Well, the real question is “Where am I in space?”  That is probably not a question that you ask yourself very often, however, it is an important concept to understand.  Let me briefly explain why this is important for our children to understand and then give you some ideas on how you can help your children develop this understanding through play.

Before I do that, though, I want you to stop for a second and describe the picture that is hanging on the wall in the room where you are sitting?  I would be willing to bet that you had to look up to find the picture before describing it. That is because you had to know where the picture was before you could ever get started to describe it.  Once you know where it is, you can start to describe the qualities of the picture.

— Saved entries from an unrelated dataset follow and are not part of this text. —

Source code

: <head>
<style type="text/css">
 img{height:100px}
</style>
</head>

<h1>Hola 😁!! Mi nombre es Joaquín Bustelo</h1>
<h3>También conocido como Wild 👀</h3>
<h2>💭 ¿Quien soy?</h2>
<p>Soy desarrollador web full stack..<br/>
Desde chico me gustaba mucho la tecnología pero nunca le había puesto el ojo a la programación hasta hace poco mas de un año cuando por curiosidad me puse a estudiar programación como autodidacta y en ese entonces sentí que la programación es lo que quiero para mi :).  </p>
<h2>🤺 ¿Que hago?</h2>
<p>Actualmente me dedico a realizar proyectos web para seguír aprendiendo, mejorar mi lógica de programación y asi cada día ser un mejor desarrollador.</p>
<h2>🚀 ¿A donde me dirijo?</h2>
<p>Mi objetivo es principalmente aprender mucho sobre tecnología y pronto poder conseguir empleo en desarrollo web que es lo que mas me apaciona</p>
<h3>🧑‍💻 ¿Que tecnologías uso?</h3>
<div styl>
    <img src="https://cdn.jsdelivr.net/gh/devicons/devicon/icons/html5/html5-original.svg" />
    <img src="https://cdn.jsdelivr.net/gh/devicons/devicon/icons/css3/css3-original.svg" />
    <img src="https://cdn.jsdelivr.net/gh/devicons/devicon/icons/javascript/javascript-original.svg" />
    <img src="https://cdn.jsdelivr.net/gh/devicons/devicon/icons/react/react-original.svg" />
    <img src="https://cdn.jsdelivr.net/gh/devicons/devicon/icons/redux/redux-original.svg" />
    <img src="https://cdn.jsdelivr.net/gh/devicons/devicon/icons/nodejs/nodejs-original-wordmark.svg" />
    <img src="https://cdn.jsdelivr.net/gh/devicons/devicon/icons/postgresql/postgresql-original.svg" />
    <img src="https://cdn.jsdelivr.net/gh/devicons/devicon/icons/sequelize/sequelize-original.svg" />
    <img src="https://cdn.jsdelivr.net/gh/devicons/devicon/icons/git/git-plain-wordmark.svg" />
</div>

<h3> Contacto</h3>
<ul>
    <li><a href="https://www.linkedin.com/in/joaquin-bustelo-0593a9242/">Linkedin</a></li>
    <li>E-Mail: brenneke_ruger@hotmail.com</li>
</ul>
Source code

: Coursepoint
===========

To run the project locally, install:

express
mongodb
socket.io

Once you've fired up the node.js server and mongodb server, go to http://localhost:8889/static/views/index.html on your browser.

Children need to have a clear understanding of where they are in space for success in many different areas including:

  • Impulse control
  • Sitting still
  • Focusing and maintaining attention
  • Balance and activities that require balance (such as riding a bike)
  • Fine motor and gross motor coordination
  • Reading, writing, and math
  • Understanding concepts and being able to visualize

How do children gain an understanding of where they are in space? They do this through their sensory system and specifically through their vestibular, proprioceptive, and tactile systems.

  • Our vestibular system gathers information when we move our heads in relation to gravity.  This system helps us to develop a sense of and comprehend what our bodies are doing in relationship to the rest of the world.
  • Our proprioceptive system gives us our sense of position and helps us to understand our movements and gathers information through our muscles, ligaments, and joints.
  • Our tactile system is our sense of touch.

As an Occupational Therapist, many of the children with whom I work do not have a clear understanding of where they bodies are in space or what their bodies are doing and, therefore, struggle in the areas I listed above.    When I work with them in the clinic, I make sure that I provide them with lots of opportunities to take in vestibular, proprioceptive, and tactile information through play.  This is something that you can very easily do at home with your children through play. Let me give you some ideas:

  • Vestibular input: Activities that involve swinging, rolling, sliding, spinning, or being upside down (such as hanging from the monkey bars) provide children with vestibular input.
  • Proprioceptive input: Activities that involve jumping, climbing, running, and using “heavy work” muscles (such as through wheelbarrow races, crab walking, pulling or pushing heavy loads, etc.) provide children with proprioceptive input.
  • Tactile input: Activities that allow children to touch, experience different textures, and get their hands dirty provide children with tactile input.  Pinterest is a great resource for sensory bins but one of my favorites is to simply fill a bin or bowl with dry rice and have kids dig through it to find small hidden objects (coins, matchbox cars, plastic magnetic letters, small figurines, etc.).